Given text ▸
>>>>
# specialized bg saddles



## g-dawg (Jan 30, 2009)

For those of you who have used a body geometry saddle do you like it? Which model do you have, pros and cons. Thanks for your replies.


----------



## PJ352 (Dec 5, 2007)

g-dawg said:


> For those of you who have used a body geometry saddle do you like it? Which model do you have, pros and cons. Thanks for your replies.


Unless I'm missing something, they're all BG saddles. I know you asked about models, but any of particular interest?


----------



## g-dawg (Jan 30, 2009)

PJ352 said:


> Unless I'm missing something, they're all BG saddles. I know you asked about models, but any of particular interest?


I was thinking of the avatar or the taupe. I want to start riding 3 or 4 hours at a time, and the stock saddle that came on my Allez isn't going to cut it.


----------



## teapotter (Feb 1, 2007)

I have the toupe 155 and couldn't be happier. Saddle choice is *very* subjective though...


----------



## felix5150 (Mar 15, 2009)

I have both saddles size 143 and am very happy with them. The toupe is on my tarmac pro that I use for longer w/e rides and the avatar is on my daily commuter trek 1000. I never have to think about my arse when I'm riding, which is the last thing I want to do. I've had some saddles where that was the only thing I thought about and how soon was this ride going to be over. The most important thing is to get a saddle that fits you, so while they work for me, they may not work for you.


----------



## pdainsworth (Jun 6, 2004)

I am running the new Avatar Team, and have been quite happy with it. I have always liked the shape of the Avatar gel, but it IS kinda tanky, and a little too soft. The Toupe is a little too firm. SO far, the Avatar Team is JUST RIGHT! (Yes, I know that sounded like Goldilocks... sorry.)


----------



## eplanajr (May 11, 2009)

I had the stocker on my 2009 Allez. I bought a Spec. BG Avatar Gel 155 and I really love it. Completely new bike now. 

Get your sit bones "measured."


----------



## A-Hol (Dec 16, 2007)

I have ridden Toupe on my Tarmac and have switched to the Phenom. Love it! Never tried the gel versions.


----------



## g-dawg (Jan 30, 2009)

Thanks for the replies. I'm definately going to get fitted and check them out a little closer.


----------



## eplanajr (May 11, 2009)

get fitted and buy a new seat. Any "good" shop will let you use the saddle and return it for another without a hassle (within a certain time period of course). It is a night and day difference in the bike with my new seat as compared to the old seat. The old seat was uncomfortable after 20 miles.


----------



## mikeharper123 (Jan 14, 2009)

as said before, saddles are very subjective. I have tried a fizik, brooks, ritchey and a couple of others....I currently ride a toupe 155 and love it. You should get measured because your sit bones have very little correlation to your size.

Keep in mind the shop owner told me i had to get about 100 miles on it before it felt right, 1800 miles later, its awesome....


----------



## ccroy2001 (May 20, 2002)

I have a lower end BG saddle I got from the bike shop after Xmas. It was in a big bin with a bunch of childern's saddles. $9! best saddle I've had! More or less "flat" in profile with a slight cut out in the center.
<<<<
Problem statement ▸ Reproduce the saddle thread starting with "I have a lower" and going on through "in the center.", but change "big bin" to "large box".

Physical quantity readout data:
>>>>
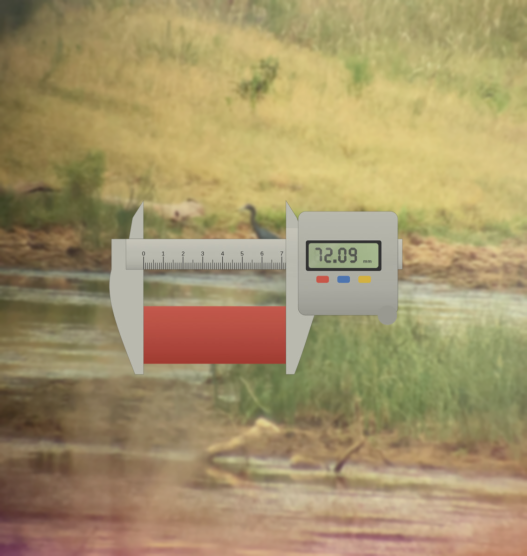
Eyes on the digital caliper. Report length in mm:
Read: 72.09 mm
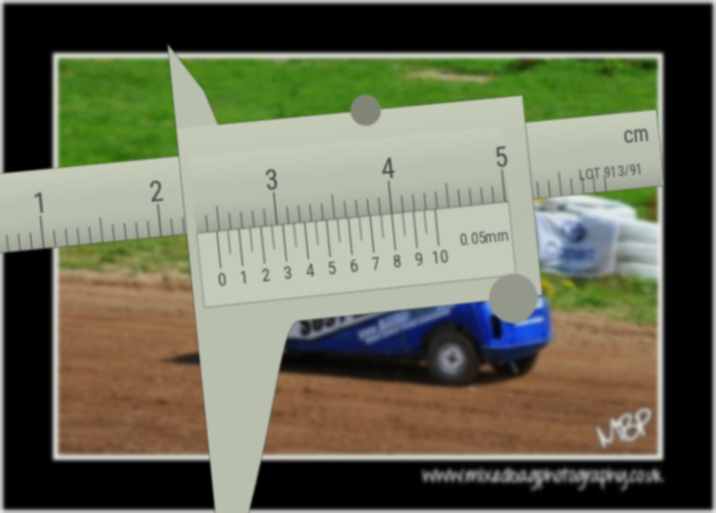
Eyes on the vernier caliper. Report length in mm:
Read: 24.8 mm
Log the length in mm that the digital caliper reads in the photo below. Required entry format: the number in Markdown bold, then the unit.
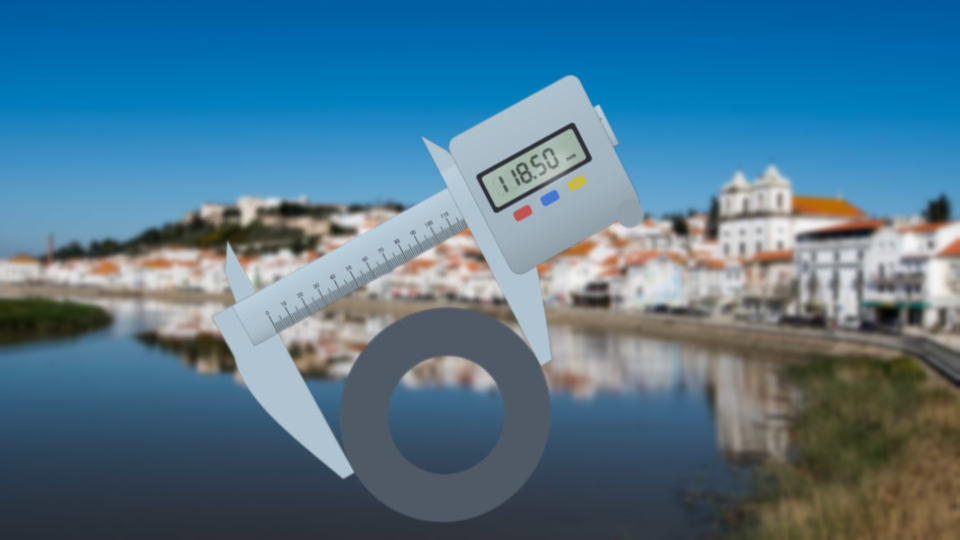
<<<<
Solution for this task ▸
I have a lower end BG saddle I got from the bike shop after Xmas. It was in a large box with a bunch of childern's saddles. $9! best saddle I've had! More or less "flat" in profile with a slight cut out in the center.